Após o assassinato de Vicente Fernandes Vilhalva, liderança Guarani-Kaiowá de 36 anos, durante um ataque armado no último domingo (16), a Justiça Federal determinou, em caráter de urgência, que o governo de Mato Grosso do Sul está proibido de realizar qualquer operação de despejo ou remoção forçada dos indígenas da comunidade Pyelito Kue, na Terra Indígena Iguatemipeguá I, em Iguatemi.
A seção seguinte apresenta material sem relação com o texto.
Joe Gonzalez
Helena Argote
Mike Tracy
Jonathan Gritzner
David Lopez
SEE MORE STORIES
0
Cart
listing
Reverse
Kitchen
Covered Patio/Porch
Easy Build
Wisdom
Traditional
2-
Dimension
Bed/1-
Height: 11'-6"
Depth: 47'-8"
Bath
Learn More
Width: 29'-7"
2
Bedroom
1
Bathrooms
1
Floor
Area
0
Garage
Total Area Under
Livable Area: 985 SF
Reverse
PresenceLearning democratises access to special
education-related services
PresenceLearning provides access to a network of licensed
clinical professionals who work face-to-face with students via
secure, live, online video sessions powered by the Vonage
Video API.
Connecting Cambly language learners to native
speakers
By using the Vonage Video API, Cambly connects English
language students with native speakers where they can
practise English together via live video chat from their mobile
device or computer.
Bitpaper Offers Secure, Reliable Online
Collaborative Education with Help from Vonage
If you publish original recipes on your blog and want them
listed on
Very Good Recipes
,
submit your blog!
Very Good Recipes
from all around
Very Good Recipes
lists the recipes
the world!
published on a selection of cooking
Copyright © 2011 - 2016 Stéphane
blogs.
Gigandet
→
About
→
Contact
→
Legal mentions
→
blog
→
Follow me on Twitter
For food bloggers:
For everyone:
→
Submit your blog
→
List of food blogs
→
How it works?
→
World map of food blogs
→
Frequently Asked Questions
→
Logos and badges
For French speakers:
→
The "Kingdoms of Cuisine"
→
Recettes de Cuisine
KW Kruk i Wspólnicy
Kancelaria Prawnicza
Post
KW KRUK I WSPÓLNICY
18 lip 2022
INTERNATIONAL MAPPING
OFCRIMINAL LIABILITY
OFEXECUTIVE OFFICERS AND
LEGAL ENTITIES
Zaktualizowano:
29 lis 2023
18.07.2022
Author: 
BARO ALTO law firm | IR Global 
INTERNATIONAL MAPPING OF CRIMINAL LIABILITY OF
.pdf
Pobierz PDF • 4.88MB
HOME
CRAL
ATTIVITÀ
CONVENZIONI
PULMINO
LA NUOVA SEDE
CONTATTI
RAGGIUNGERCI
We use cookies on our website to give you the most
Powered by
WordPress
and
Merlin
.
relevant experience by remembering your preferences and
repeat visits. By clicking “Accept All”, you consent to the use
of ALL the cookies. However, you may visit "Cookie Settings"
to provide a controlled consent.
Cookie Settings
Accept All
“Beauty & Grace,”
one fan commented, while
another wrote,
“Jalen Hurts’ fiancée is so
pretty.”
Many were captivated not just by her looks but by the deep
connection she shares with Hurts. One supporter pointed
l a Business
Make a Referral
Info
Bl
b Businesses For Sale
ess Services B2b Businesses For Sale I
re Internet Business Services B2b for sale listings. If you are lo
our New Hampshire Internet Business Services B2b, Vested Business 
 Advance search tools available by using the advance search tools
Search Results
A decisão, assinada pela 1ª Vara Federal de Naviraí nesta segunda-feira (17), atendeu ao pedido da própria comunidade, que alegou risco iminente de novas ações violentas caso houvesse avanço de forças policiais sobre a área. No entendimento do magistrado, o estado não apresentou elementos que justificassem uma intervenção e, por se tratar de território reivindicado por direitos originários, qualquer retirada deve ser submetida ao controle do Judiciário.
O juiz fixou multa de R$ 1 milhão caso forças estaduais tentem remover os indígenas sem autorização judicial. A medida permanecerá em vigor até nova análise do processo. Embora o governo estadual tenha informado não haver plano de retirada em andamento, reiterou considerar a ocupação irregular — argumento que, segundo a decisão, mantém o risco de intervenção forçada.
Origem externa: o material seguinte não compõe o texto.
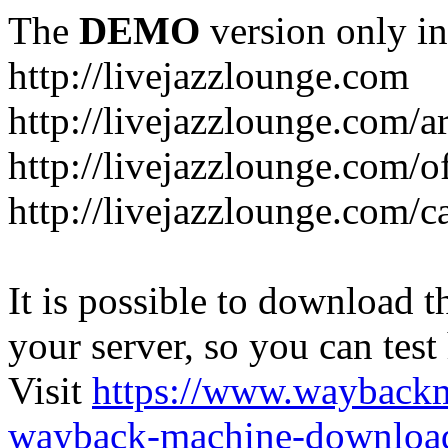
The
DEMO
version only in
http://livejazzlounge.com
http://livejazzlounge.com/ar
http://livejazzlounge.com/o
http://livejazzlounge.com/c
It is possible to download th
your server, so you can test
Visit
https://www.wayback
wayback-machine-download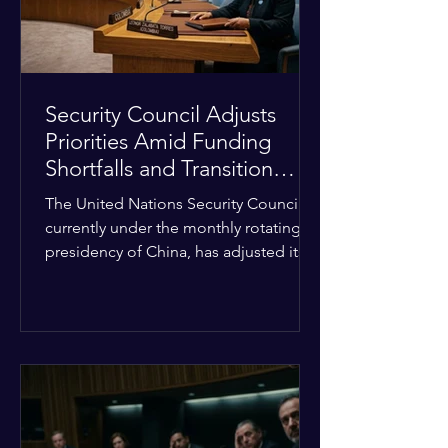
Security Council Adjusts
Priorities Amid Funding
Shortfalls and Transition
Framework
The United Nations Security Council,
currently under the monthly rotating
presidency of China, has adjusted its
upcoming agenda to address severe
resource limitations. The council is
managing the implementation of
major structural adaptations,
specifically regarding how liquidity
shortfalls affect regional support
offices. Security operations are being
systematically streamlined to match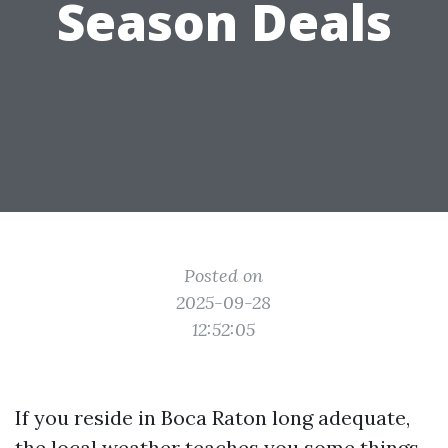
Season Deals
Posted on
2025-09-28
12:52:05
If you reside in Boca Raton long adequate,
the local weather teaches you some things.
Ataque armado deixou mortos e feridos
Segundo a Funai, o ataque que vitimou Vicente ocorreu no domingo, quando cerca de 20 homens armados, vindos de uma fazenda vizinha, cercaram a retomada e realizaram disparos contínuos. Barracos foram destruídos, quatro indígenas ficaram feridos e Vicente morreu após ser atingido na cabeça. Seu corpo passou por exames no Instituto Médico Legal antes de ser entregue à comunidade.
O episódio se soma a outras três ocorrências semelhantes registradas desde 3 de novembro. Até agora, oito indígenas ficaram feridos nos ataques relacionados ao conflito fundiário. A Força Nacional foi enviada para reforçar a segurança na região.
O ataque também provocou a morte do vigilante Lucas Fernando da Silva, de 23 anos. Natural de Cascavel, ele trabalhava havia apenas uma semana em Mato Grosso do Sul, contratado por uma empresa de segurança privada para prestar serviço a funcionários da fazenda. No momento do confronto, Lucas estava na sede da propriedade, segundo informações apuradas no local.
MPI anuncia demarcação durante COP30
Em meio à escalada de tensão no sul do Estado, o Ministério dos Povos Indígenas anunciou, durante a COP30, a demarcação de quase 20 mil hectares da Terra Indígena Ypoi/Triunfo, do povo Guarani Ñandeva, em Paranhos. A área, reivindicada há mais de duas décadas, teve seus limites identificados em 2016 e faz parte de um pacote de processos retomados pelo governo federal.
Segundo a Funai, a TI Ypoi/Triunfo possui 19.756 hectares e segue acessada tradicionalmente pelos indígenas, mesmo diante de ameaças e episódios de violência — incluindo o assassinato de dois professores em 2009, durante uma tentativa de retomada da posse. Dados da época apontam cerca de 869 indígenas na luta pelo território.
A identificação da área foi realizada no âmbito de um Compromisso de Ajustamento de Conduta firmado entre Funai e Ministério Público Federal em 2007, e agora volta ao centro da agenda fundiária do país.